SP registra recorde de medida protetiva, ordem judicial que afasta agressor

Casos de mulheres agredidas por companheiros são uma epidemia no Brasil. Segundo o Fórum Brasileiro de Segurança Pública, o país registra em média um boletim de ocorrência por violência doméstica a cada dois minutos. Ao mesmo tempo que esse número segue alto, as vítimas se mostram cada vez mais conscientes de seus direitos.

No maior estado do Brasil, São Paulo, o salto no número de medidas protetivas — decisão que proíbe o agressor de se aproximar da vítima — desde a criação da Lei Maria da Penha, em 2006, é notório. Os processos em que havia pedido das medidas foram de 28, há 16 anos, para 73 mil em 2020. O primeiro semestre de 2021 mostra que um novo recorde poderá ser batido: até junho, foram 41 mil processos e 32 mil concessões, um aumento de 20% em relação ao mesmo período do ano passado para os dois casos.

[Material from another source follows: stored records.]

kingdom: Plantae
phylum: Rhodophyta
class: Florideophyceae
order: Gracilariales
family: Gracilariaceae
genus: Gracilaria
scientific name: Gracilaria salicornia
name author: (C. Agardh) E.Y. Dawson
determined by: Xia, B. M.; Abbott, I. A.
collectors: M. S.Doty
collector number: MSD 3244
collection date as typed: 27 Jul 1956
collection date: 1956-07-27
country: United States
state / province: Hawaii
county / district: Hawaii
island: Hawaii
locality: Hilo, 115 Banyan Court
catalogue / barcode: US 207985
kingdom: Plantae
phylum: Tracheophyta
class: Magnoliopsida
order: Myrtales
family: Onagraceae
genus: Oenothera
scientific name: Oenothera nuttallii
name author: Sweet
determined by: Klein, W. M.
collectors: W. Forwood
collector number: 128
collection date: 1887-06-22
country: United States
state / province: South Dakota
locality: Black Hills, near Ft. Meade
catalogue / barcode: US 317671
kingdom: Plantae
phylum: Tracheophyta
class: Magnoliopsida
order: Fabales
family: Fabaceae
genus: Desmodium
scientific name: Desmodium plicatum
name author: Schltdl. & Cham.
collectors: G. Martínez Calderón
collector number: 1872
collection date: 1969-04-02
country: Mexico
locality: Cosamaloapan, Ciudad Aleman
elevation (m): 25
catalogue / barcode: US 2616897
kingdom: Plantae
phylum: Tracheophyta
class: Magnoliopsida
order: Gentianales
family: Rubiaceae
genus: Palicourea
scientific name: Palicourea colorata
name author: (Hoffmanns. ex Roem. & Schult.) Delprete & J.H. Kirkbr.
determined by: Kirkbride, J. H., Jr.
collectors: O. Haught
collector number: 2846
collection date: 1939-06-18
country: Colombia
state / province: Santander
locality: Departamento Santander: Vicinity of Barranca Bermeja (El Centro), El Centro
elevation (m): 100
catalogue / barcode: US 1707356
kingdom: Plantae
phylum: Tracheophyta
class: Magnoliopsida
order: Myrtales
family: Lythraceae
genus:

Os dados foram levantados pelo Tribunal de Justiça de São Paulo a pedido de Universa.

“Embora ainda haja uma distância entre a lei e sua aplicação na prática, pode se dizer que as mulheres estão mais cientes dos benefícios que as medidas protetivas podem lhes trazer”, afirma Fabiana Dal’Mas, promotora de Justiça de enfrentamento à violência doméstica do do Ministério Público de São Paulo (MP-SP).


“Medida protetiva é mais uma prova para condenar o agressor”

As medidas protetivas fazem parte da Lei Maria da Penha e desde 2018 é prevista a possibilidade de prisão preventiva do agressor caso descumpra a regra. Isso não significa, porém, que toda violação da protetiva acarretará em prisão.

“Prender é exceção no nosso sistema jurídico, então muitas vezes, quando há desobediência, o agressor é chamado para uma audiência de advertência primeiro”, explica Dal´Mas.

Mesmo que em algumas situações o homem não seja repreendido — o que a promotora diz ser uma exceção — é importante para a mulher que denunciar pedir a medida protetiva. “Na grande maioria dos casos, elas são efetivas. Mesmo que o agressor seja destemido, que diga que ‘é apenas um papel’, não é. É uma ordem judicial que empodera a mulher a chamar a polícia ou a guarda civil a qualquer momento para ajudá-la, uma vez que seu descumprimento caracteriza crime”, afirma.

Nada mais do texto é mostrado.